Hey @eriktate! I am for now working on this with your support team, but I will share the results when we are done.

steve-nscale commented 1 month ago

This also affects v15.4.18 recently added a new host, and ran into a simlar problem. Our error message is

ERROR REPORT:
Original Error: *ssh.OpenChannelError ssh: rejected: administratively prohibited (user: unknown user srelf)
Stack Trace:
    github.com/gravitational/teleport/api@v0.0.0/observability/tracing/ssh/client.go:236 github.com/gravitational/teleport/api/observability/tracing/ssh.(*clientWrapper).NewSession
    github.com/gravitational/teleport/api@v0.0.0/observability/tracing/ssh/client.go:200 github.com/gravitational/teleport/api/observability/tracing/ssh.(*Client).NewSession
    github.com/gravitational/teleport/lib/client/session.go:219 github.com/gravitational/teleport/lib/client.(*NodeSession).createServerSession
    github.com/gravitational/teleport/lib/client/session.go:301 github.com/gravitational/teleport/lib/client.(*NodeSession).interactiveSession
    github.com/gravitational/teleport/lib/client/session.go:518 github.com/gravitational/teleport/lib/client.(*NodeSession).runShell
    github.com/gravitational/teleport/lib/client/client.go:1592 github.com/gravitational/teleport/lib/client.(*NodeClient).RunInteractiveShell
    github.com/gravitational/teleport/lib/client/api.go:1919 github.com/gravitational/teleport/lib/client.(*TeleportClient).runShellOrCommandOnSingleNode
    github.com/gravitational/teleport/lib/client/api.go:1642 github.com/gravitational/teleport/lib/client.(*TeleportClient).SSH
    github.com/gravitational/teleport/tool/tsh/common/tsh.go:3481 github.com/gravitational/teleport/tool/tsh/common.onSSH.func1.1
    github.com/gravitational/teleport/lib/client/api.go:595 github.com/gravitational/teleport/lib/client.RetryWithRelogin
    github.com/gravitational/teleport/tool/tsh/common/tsh.go:3480 github.com/gravitational/teleport/tool/tsh/common.onSSH.func1
    github.com/gravitational/teleport/tool/tsh/common/tsh.go:3318 github.com/gravitational/teleport/tool/tsh/common.retryWithAccessRequest
    github.com/gravitational/teleport/tool/tsh/common/tsh.go:3479 github.com/gravitational/teleport/tool/tsh/common.onSSH
    github.com/gravitational/teleport/tool/tsh/common/tsh.go:1325 github.com/gravitational/teleport/tool/tsh/common.Run
    github.com/gravitational/teleport/tool/tsh/common/tsh.go:593 github.com/gravitational/teleport/tool/tsh/common.Main
    github.com/gravitational/teleport/tool/tsh/main.go:26 main.main
    runtime/proc.go:267 runtime.main
    runtime/asm_arm64.s:1197 runtime.goexit
User Message: ssh: rejected: administratively prohibited (user: unknown user srelf)

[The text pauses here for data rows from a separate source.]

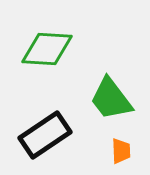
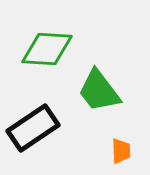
green trapezoid: moved 12 px left, 8 px up
black rectangle: moved 12 px left, 7 px up
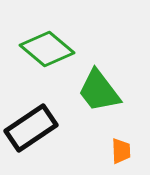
green diamond: rotated 36 degrees clockwise
black rectangle: moved 2 px left
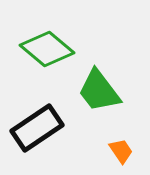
black rectangle: moved 6 px right
orange trapezoid: rotated 32 degrees counterclockwise
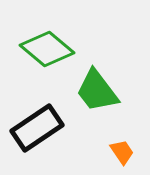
green trapezoid: moved 2 px left
orange trapezoid: moved 1 px right, 1 px down
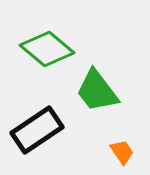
black rectangle: moved 2 px down
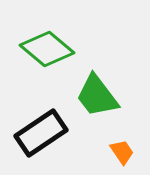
green trapezoid: moved 5 px down
black rectangle: moved 4 px right, 3 px down
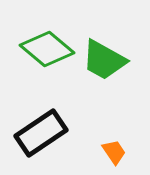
green trapezoid: moved 7 px right, 36 px up; rotated 24 degrees counterclockwise
orange trapezoid: moved 8 px left
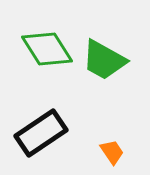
green diamond: rotated 18 degrees clockwise
orange trapezoid: moved 2 px left
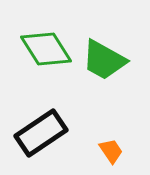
green diamond: moved 1 px left
orange trapezoid: moved 1 px left, 1 px up
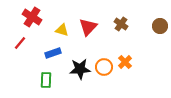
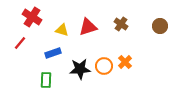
red triangle: rotated 30 degrees clockwise
orange circle: moved 1 px up
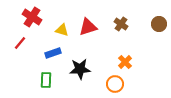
brown circle: moved 1 px left, 2 px up
orange circle: moved 11 px right, 18 px down
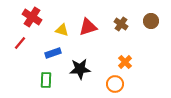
brown circle: moved 8 px left, 3 px up
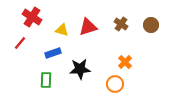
brown circle: moved 4 px down
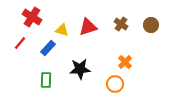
blue rectangle: moved 5 px left, 5 px up; rotated 28 degrees counterclockwise
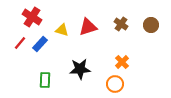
blue rectangle: moved 8 px left, 4 px up
orange cross: moved 3 px left
green rectangle: moved 1 px left
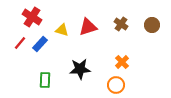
brown circle: moved 1 px right
orange circle: moved 1 px right, 1 px down
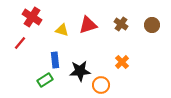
red triangle: moved 2 px up
blue rectangle: moved 15 px right, 16 px down; rotated 49 degrees counterclockwise
black star: moved 2 px down
green rectangle: rotated 56 degrees clockwise
orange circle: moved 15 px left
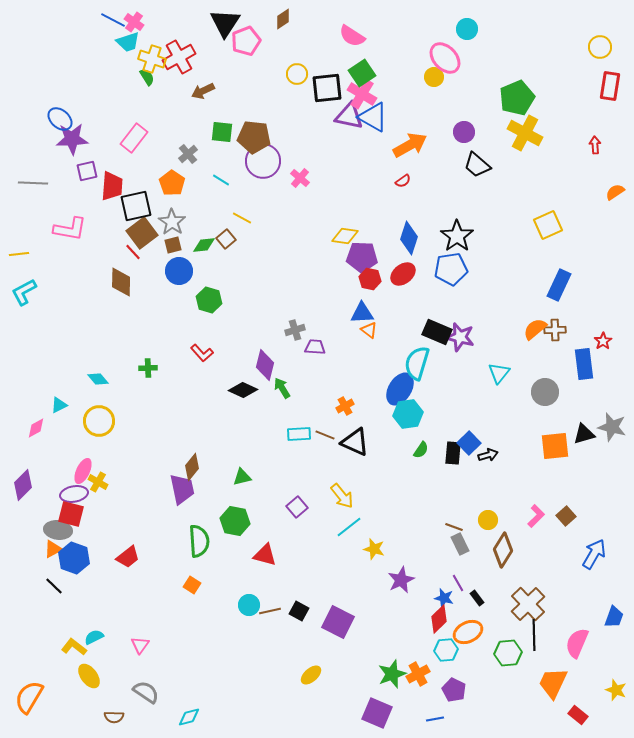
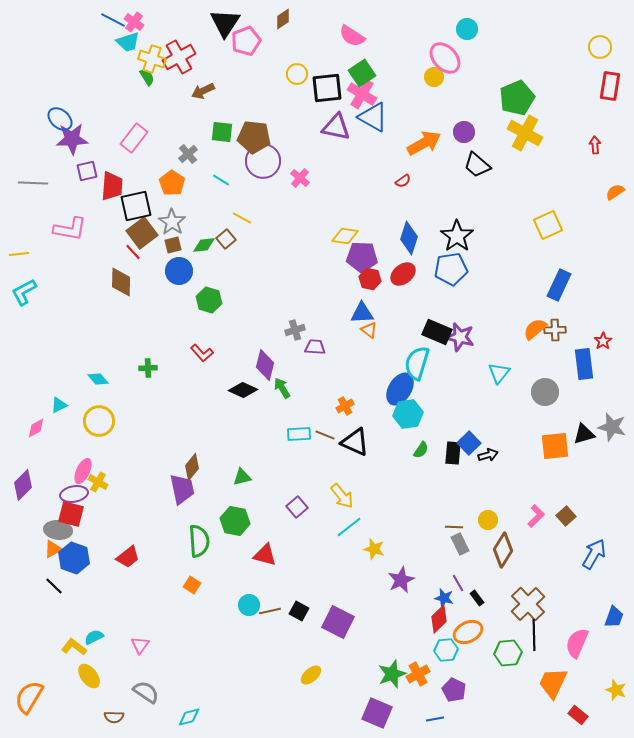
purple triangle at (349, 116): moved 13 px left, 11 px down
orange arrow at (410, 145): moved 14 px right, 2 px up
brown line at (454, 527): rotated 18 degrees counterclockwise
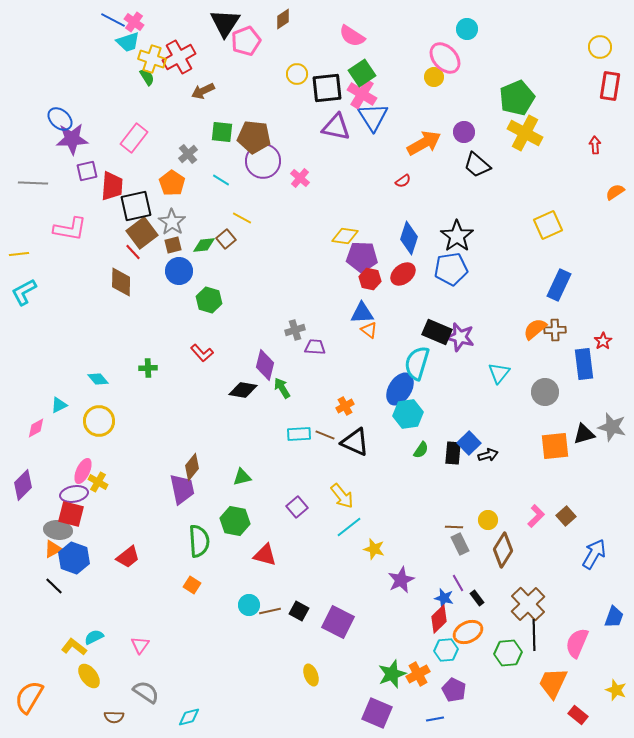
blue triangle at (373, 117): rotated 28 degrees clockwise
black diamond at (243, 390): rotated 16 degrees counterclockwise
yellow ellipse at (311, 675): rotated 70 degrees counterclockwise
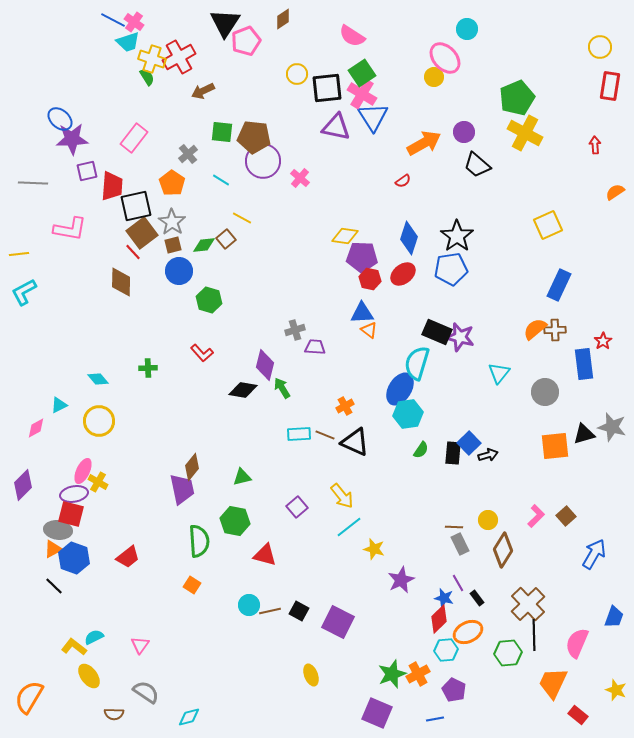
brown semicircle at (114, 717): moved 3 px up
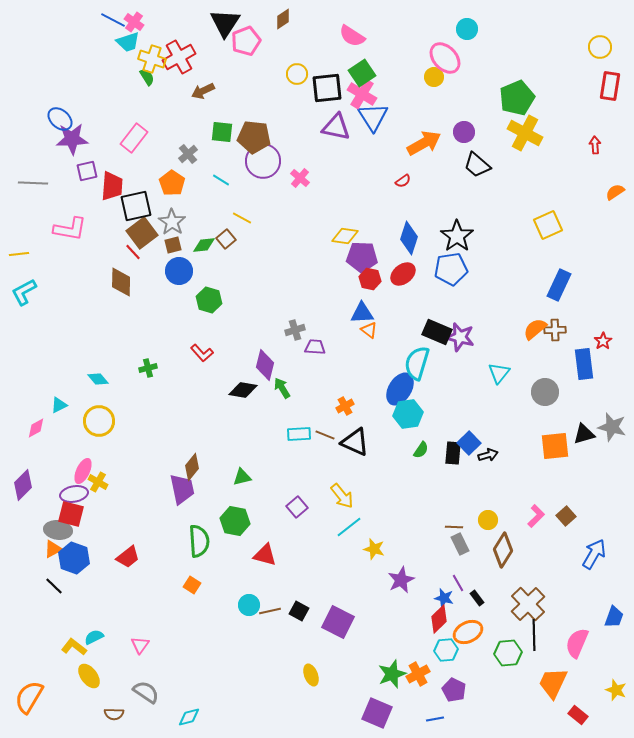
green cross at (148, 368): rotated 12 degrees counterclockwise
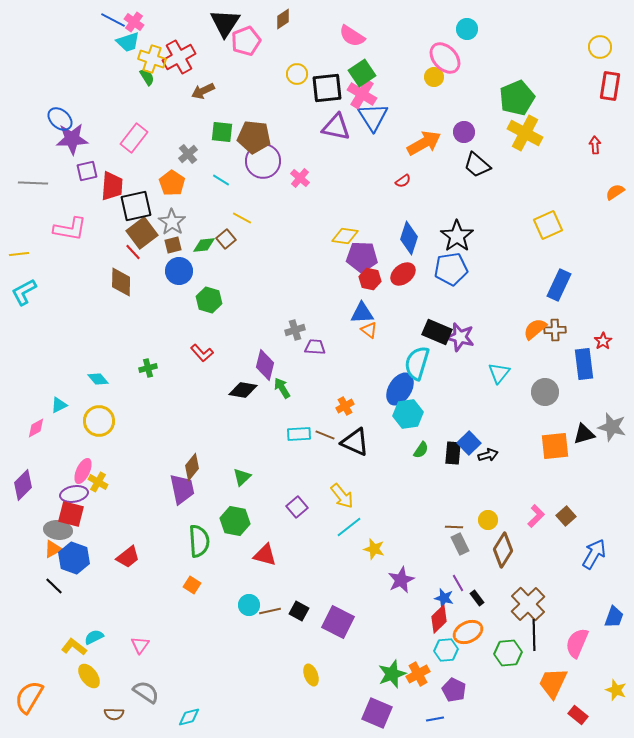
green triangle at (242, 477): rotated 30 degrees counterclockwise
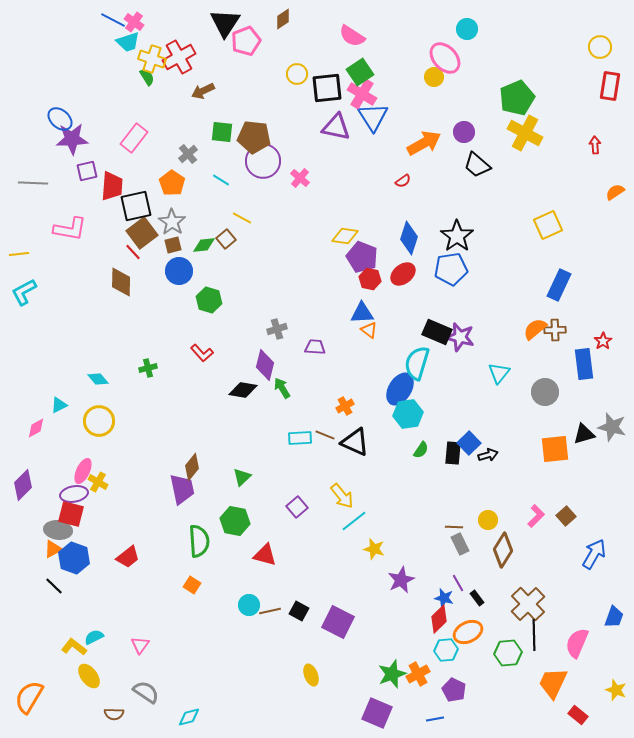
green square at (362, 73): moved 2 px left, 1 px up
purple pentagon at (362, 257): rotated 20 degrees clockwise
gray cross at (295, 330): moved 18 px left, 1 px up
cyan rectangle at (299, 434): moved 1 px right, 4 px down
orange square at (555, 446): moved 3 px down
cyan line at (349, 527): moved 5 px right, 6 px up
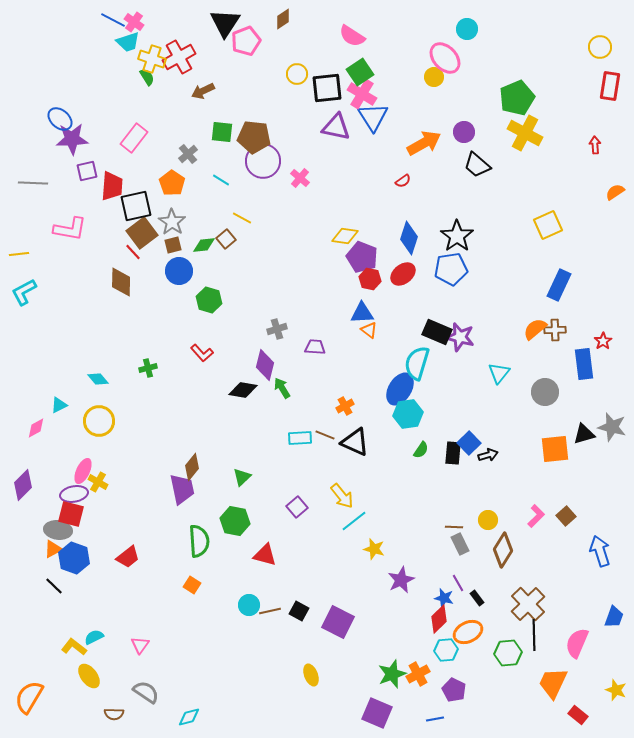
blue arrow at (594, 554): moved 6 px right, 3 px up; rotated 48 degrees counterclockwise
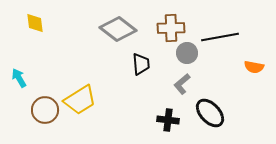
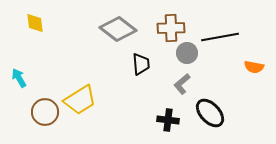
brown circle: moved 2 px down
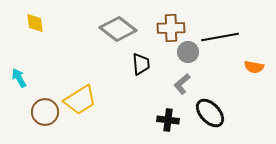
gray circle: moved 1 px right, 1 px up
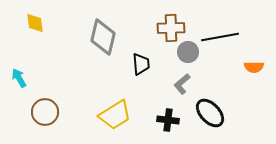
gray diamond: moved 15 px left, 8 px down; rotated 66 degrees clockwise
orange semicircle: rotated 12 degrees counterclockwise
yellow trapezoid: moved 35 px right, 15 px down
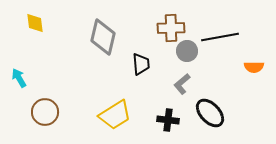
gray circle: moved 1 px left, 1 px up
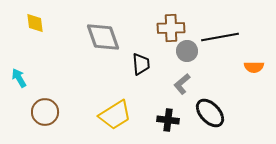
gray diamond: rotated 33 degrees counterclockwise
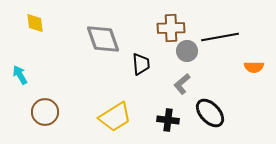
gray diamond: moved 2 px down
cyan arrow: moved 1 px right, 3 px up
yellow trapezoid: moved 2 px down
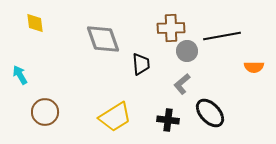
black line: moved 2 px right, 1 px up
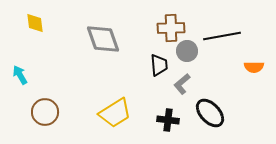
black trapezoid: moved 18 px right, 1 px down
yellow trapezoid: moved 4 px up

Our main teleport server that runs auth etc, is running Teleport v15.4.9

Downgrading to v15.4.14 fixes the problem, so its an issue introduced betwen v15.4.14 and v15.4.18

Rgds Steve.

TeleLos commented 1 month ago

Observed with settings:

# /etc/nsswitch.conf
#
# Example configuration of GNU Name Service Switch functionality.
# If you have the `glibc-doc-reference' and `info' packages installed, try:
# `info libc "Name Service Switch"' for information about this file.

passwd:         compat systemd
group:          compat systemd
shadow:         compat
gshadow:        files

hosts:          files dns
networks:       files

protocols:      db files
services:       db files
ethers:         db files
rpc:            db files

netgroup:       nis
gdubicki commented 1 month ago

Quoting a solution from Teleport Engineer we got via Support ticket:

  1. If you don't need or don't want the NIS integration, you can change compat to files in your /etc/nsswitch.conf for user and group.

As we are not using NIS, we did that and it resolved our problem.